*** Opening Dataset records ***

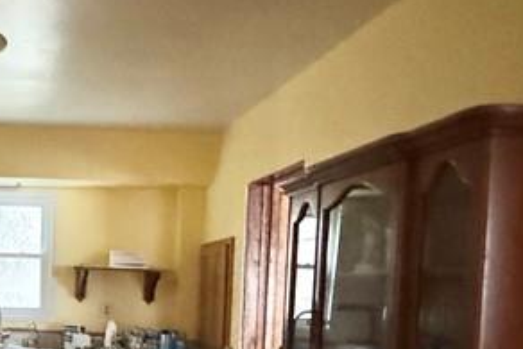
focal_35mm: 51
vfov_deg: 25.4
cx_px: 0
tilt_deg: -3.7
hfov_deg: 35.2
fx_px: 741
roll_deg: -2.3
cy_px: 335
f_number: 2.2
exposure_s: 1/30
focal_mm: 2.22
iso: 1600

*** Closing Dataset records ***

Problem description:
Print out the material verbatim, skipping pictures.

Problem solution:
focal_35mm: 51
vfov_deg: 25.4
cx_px: 0
tilt_deg: -3.7
hfov_deg: 35.2
fx_px: 741
roll_deg: -2.3
cy_px: 335
f_number: 2.2
exposure_s: 1/30
focal_mm: 2.22
iso: 1600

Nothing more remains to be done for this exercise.